### YOUR TASK
For each entry below, output it exactly as it stands.

### SOURCE INFORMATION
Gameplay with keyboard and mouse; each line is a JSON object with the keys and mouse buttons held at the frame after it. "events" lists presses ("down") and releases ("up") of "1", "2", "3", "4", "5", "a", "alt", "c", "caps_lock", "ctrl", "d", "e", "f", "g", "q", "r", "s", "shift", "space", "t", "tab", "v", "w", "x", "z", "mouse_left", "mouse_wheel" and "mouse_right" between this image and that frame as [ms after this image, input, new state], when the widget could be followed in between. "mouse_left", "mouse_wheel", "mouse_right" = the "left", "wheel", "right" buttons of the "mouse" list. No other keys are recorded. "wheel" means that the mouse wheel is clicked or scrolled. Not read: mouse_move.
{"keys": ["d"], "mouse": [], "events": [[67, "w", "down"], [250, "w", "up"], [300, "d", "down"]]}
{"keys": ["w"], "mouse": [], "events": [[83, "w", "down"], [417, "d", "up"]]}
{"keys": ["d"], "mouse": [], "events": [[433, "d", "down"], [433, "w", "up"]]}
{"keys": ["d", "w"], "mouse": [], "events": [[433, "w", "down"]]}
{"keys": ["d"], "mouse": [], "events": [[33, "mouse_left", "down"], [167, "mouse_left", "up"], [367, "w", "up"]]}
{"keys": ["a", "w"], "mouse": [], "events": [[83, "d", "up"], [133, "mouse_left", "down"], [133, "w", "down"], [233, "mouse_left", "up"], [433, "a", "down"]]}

### SOLUTION
Gameplay with keyboard and mouse; each line is a JSON object with the keys and mouse buttons held at the frame after it. "events" lists presses ("down") and releases ("up") of "1", "2", "3", "4", "5", "a", "alt", "c", "caps_lock", "ctrl", "d", "e", "f", "g", "q", "r", "s", "shift", "space", "t", "tab", "v", "w", "x", "z", "mouse_left", "mouse_wheel" and "mouse_right" between this image and that frame as [ms after this image, input, new state], when the widget could be followed in between. "mouse_left", "mouse_wheel", "mouse_right" = the "left", "wheel", "right" buttons of the "mouse" list. No other keys are recorded. "wheel" means that the mouse wheel is clicked or scrolled. Not read: mouse_move.
{"keys": ["d"], "mouse": [], "events": [[67, "w", "down"], [250, "w", "up"], [300, "d", "down"]]}
{"keys": ["w"], "mouse": [], "events": [[83, "w", "down"], [417, "d", "up"]]}
{"keys": ["d"], "mouse": [], "events": [[433, "d", "down"], [433, "w", "up"]]}
{"keys": ["d", "w"], "mouse": [], "events": [[433, "w", "down"]]}
{"keys": ["d"], "mouse": [], "events": [[33, "mouse_left", "down"], [167, "mouse_left", "up"], [367, "w", "up"]]}
{"keys": ["a", "w"], "mouse": [], "events": [[83, "d", "up"], [133, "mouse_left", "down"], [133, "w", "down"], [233, "mouse_left", "up"], [433, "a", "down"]]}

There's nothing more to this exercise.